Los títulos de esos libros a los que te refieres son expresión de una poética que busca sustraer de la vivencia cotidiana el peso de la cosificación, del sentido ya concluido de las cosas, que busca resignificar los lugares comunes a fin de deslastrar nuestra experiencia con el mundo y con el lenguaje de preconcepciones que nos impiden el contacto con el asombro primordial, ese que surge de reconocernos como parte del misterio unánime de la existencia. Ese intento, sin embargo, no se encauza desde la celebración del estruendo verbal, desde su desenfreno, desde su dislocamiento, sino que, por el contrario, habita en la misma constricción del lenguaje, bajo un virtual pacto de confianza con un lector cómplice, capaz de desentrañar las claves de ese desmontaje de significados en un entretejido de palabras que pretenden atesorar, a su modo, cierto grado de ambigüedad, discreción, e ironía.

En el libro Principios de contabilidad no hay ningún poema homónimo, ni señas que hagan evidente la pertinencia de ese título. No obstante, me parece, ese mismo hecho debería propiciar en el lector curioso alguna inquietud, que lo moviera a explorar interpretaciones que implicaran la relectura del sentido de la frase hecha, propia del ámbito administrativo, dentro de un contexto poético. En el caso de Cuidados intensivos, también se acude a una frase acuñada en un campo semántico ajeno a la poesía −el médico−, sin embargo, tal y como lo explico en la postdata del libro, en primera instancia intentaba aludir precisamente al lugar de lo poético: “al precario espacio y el posible sentido de la poesía en la sociedad contemporánea” y del poeta. De hecho, en el último verso del poema titulado así, como el libro, se concluye diciendo: “someter a cuidados intensivos el poema”. En ese texto que sirve de epílogo he comentado el carácter premonitorio de esa frase, pues mientras el libro demoraba en ser publicado, debido “a la carencia de papel y al significativo incremento de los costos de impresión”, “siguió sobreviviendo bajo observación y alterándose mientras se encontraba en cuidados intensivos”. Fue en ese período, específicamente entre el 13 de junio y el 13 de julio de 2014, que conocí una sala médica de ese tipo. En ella viví la muerte de mi madre. El título del libro, enigmáticamente, ya era ese y antecedía a esa circunstancia. El último poema que escribí e incluí en el volumen, posterior a ese hecho, fue uno de los que mencionas en tu pregunta: “ungido en ti”. Por lo tanto, es claro que la escogencia de la frase que vino a titular esa colección de poemas no se derivó, al menos conscientemente, de tal fatalidad. Esta respondió, inicialmente, como también deje consignado en esas páginas “a un estado de conciencia regido por un desasosiego alerta, nacido de temores, presentimientos e incertidumbres que cruzan diversos ámbitos de la experiencia”.

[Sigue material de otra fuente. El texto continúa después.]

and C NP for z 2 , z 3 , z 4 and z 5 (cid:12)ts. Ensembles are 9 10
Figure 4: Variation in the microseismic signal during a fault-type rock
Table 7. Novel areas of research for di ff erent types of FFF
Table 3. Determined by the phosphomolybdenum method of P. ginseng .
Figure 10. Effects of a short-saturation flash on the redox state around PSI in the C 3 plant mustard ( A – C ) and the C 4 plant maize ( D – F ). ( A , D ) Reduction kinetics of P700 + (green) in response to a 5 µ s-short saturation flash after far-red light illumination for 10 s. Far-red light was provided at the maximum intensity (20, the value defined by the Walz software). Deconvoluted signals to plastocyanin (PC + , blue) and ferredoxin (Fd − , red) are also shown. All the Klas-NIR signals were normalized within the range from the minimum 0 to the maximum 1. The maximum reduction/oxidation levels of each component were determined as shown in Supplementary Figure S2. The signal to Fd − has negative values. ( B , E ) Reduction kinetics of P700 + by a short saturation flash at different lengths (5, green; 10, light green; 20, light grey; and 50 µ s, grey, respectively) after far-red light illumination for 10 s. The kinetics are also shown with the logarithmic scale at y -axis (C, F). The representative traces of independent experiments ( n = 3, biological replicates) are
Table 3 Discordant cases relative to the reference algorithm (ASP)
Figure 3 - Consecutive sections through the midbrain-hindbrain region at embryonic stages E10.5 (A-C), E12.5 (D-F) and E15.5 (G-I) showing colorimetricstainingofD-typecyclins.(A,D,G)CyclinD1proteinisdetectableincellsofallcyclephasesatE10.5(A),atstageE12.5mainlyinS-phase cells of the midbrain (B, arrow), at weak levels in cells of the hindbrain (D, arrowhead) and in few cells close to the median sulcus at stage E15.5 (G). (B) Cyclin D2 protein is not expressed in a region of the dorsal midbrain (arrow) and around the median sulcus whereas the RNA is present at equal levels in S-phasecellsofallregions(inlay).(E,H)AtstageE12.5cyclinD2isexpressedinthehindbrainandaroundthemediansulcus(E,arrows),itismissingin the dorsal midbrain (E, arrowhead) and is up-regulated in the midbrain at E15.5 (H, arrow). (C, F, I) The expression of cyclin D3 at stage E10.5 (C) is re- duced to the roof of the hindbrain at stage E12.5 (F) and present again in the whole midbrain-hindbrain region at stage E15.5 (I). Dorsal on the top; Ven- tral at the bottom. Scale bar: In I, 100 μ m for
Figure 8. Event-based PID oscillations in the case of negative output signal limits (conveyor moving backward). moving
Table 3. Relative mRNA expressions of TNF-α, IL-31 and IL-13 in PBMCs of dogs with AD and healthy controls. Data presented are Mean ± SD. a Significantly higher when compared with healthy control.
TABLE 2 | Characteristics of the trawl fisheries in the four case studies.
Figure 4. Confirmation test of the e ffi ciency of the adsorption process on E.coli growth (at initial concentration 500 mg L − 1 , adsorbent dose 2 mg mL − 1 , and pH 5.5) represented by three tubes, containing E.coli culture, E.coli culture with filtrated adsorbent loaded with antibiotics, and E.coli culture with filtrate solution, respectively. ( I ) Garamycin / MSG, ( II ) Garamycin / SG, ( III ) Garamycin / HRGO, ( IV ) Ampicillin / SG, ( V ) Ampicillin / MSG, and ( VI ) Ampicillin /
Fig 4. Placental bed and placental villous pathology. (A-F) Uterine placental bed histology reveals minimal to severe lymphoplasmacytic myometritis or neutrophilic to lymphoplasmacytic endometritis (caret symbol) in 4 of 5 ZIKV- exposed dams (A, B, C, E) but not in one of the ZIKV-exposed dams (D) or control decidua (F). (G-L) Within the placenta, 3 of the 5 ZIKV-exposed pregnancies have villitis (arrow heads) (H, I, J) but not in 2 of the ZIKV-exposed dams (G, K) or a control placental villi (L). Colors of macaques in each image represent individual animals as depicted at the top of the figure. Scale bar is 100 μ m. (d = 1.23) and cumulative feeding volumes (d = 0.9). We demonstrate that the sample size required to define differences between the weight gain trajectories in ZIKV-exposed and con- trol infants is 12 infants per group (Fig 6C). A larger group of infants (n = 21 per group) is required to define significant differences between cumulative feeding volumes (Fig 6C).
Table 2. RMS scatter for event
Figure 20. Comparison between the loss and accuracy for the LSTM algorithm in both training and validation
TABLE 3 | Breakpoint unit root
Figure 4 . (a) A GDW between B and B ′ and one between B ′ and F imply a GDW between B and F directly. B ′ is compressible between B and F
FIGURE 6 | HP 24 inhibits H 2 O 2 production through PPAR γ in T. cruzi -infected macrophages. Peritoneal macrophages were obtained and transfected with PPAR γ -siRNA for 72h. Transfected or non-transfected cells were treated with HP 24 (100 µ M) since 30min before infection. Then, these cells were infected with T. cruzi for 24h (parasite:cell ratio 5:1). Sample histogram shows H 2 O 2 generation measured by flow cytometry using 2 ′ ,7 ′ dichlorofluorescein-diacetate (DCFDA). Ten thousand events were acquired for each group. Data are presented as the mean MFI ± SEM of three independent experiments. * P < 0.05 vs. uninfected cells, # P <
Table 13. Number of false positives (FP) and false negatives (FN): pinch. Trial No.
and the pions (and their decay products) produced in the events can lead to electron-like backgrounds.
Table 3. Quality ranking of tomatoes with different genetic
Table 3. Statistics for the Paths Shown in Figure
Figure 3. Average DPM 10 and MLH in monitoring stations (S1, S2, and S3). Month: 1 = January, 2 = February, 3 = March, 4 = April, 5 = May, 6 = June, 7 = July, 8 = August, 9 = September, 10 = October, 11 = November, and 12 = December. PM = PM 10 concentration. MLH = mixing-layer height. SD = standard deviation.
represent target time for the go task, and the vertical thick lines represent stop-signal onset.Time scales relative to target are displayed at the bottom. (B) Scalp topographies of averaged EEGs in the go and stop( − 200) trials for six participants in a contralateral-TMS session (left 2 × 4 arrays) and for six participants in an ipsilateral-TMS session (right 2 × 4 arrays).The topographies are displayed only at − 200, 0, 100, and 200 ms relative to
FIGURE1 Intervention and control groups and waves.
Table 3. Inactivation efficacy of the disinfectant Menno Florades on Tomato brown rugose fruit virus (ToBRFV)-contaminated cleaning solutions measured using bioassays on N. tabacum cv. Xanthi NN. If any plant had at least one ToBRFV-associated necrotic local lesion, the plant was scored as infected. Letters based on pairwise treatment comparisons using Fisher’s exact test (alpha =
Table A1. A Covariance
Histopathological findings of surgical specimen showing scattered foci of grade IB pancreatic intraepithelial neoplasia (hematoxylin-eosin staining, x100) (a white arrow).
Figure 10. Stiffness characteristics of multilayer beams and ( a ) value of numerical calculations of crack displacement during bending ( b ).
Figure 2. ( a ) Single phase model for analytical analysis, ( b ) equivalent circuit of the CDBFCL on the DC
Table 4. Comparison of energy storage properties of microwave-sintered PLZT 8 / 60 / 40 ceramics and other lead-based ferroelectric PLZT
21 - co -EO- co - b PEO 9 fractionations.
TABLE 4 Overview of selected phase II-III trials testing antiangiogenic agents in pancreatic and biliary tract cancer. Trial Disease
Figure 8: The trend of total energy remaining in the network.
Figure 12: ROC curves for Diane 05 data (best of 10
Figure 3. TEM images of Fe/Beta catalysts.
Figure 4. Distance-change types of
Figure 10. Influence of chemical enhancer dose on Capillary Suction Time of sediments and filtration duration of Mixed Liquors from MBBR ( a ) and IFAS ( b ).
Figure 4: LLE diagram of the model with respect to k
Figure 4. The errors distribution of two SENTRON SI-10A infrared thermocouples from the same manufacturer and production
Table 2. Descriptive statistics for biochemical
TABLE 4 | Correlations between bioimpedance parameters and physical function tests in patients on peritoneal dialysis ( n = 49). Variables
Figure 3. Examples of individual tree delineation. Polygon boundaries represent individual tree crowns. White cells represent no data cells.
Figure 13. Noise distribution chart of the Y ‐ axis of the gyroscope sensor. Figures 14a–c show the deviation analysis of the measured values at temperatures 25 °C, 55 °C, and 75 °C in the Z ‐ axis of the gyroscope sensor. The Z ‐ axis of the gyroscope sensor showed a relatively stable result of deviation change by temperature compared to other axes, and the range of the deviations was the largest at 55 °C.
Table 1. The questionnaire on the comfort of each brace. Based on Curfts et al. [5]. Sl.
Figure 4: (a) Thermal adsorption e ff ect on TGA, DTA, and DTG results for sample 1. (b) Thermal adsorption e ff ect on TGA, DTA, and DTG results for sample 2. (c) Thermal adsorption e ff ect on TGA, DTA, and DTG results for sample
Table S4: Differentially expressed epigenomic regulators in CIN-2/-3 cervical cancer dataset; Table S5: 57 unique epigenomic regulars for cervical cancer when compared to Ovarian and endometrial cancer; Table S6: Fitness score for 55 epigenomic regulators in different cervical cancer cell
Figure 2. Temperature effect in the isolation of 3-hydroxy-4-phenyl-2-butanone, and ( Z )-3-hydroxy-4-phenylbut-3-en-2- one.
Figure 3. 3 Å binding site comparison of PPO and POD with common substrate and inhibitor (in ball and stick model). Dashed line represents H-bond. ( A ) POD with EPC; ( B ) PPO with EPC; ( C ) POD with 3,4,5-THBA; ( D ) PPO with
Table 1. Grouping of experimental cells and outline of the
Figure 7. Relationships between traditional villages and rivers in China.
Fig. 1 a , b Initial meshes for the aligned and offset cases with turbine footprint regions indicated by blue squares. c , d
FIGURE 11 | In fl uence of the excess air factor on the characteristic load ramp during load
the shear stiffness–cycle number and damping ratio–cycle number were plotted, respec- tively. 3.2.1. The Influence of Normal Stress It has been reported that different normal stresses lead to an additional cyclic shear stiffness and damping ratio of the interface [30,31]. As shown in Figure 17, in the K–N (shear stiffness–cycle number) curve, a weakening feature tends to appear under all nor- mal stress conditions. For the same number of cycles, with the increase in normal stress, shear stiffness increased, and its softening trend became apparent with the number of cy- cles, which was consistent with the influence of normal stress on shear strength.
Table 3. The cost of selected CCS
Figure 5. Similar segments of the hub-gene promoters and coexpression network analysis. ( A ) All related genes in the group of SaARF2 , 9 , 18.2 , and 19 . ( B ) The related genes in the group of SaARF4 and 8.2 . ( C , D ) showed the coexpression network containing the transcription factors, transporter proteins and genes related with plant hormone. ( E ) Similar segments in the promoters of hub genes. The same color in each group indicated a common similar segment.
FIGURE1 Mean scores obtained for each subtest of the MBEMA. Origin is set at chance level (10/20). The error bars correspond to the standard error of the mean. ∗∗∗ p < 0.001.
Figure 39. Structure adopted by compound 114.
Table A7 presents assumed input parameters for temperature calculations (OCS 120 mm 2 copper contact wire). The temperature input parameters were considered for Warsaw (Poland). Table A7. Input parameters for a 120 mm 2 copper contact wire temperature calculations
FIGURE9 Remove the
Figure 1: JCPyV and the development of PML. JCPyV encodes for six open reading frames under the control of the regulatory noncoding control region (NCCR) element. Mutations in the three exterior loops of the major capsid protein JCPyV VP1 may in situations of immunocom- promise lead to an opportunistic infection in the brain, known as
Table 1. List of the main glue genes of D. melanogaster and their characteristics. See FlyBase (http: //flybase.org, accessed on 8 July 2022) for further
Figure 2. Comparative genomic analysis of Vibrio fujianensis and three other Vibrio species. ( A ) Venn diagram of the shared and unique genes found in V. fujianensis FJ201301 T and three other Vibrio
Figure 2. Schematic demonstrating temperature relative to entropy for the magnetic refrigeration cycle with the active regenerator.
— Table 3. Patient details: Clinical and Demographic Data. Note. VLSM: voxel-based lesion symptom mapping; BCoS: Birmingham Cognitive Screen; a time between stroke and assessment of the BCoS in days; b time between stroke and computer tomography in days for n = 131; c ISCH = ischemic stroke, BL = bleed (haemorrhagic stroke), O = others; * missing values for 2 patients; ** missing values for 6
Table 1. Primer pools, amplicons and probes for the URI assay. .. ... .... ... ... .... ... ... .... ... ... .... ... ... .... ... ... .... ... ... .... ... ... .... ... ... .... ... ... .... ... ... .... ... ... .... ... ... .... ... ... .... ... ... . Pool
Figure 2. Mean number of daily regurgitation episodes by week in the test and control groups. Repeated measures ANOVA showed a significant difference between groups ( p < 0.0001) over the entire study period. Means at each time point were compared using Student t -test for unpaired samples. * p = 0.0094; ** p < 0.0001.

 Ahora bien, natural e inevitablemente “la angustia por el latido de lo propio, del país dividido, violento e indescifrable del presente” también estaba allí. De modo que resulta legítimo que el lector lea desde allí, desde esa perspectiva, desde ese imperativo vivencial, ese o varios de los poemas del libro. En otra parte he comentado, al intentar responder a la pregunta sobre lo que significa para mí la poesía, que con frecuencia la he entendido como una respuesta a una pregunta que en principio desconocemos y que solo en el proceso de escritura comenzamos, apenas, a vislumbrar. Tal vez eso explique, en parte, el tipo de respuestas, de preguntas y de lecturas que muchos lectores pudieran encontrar en esos versos, y no sé si también responda, al menos parcialmente, a tu pregunta.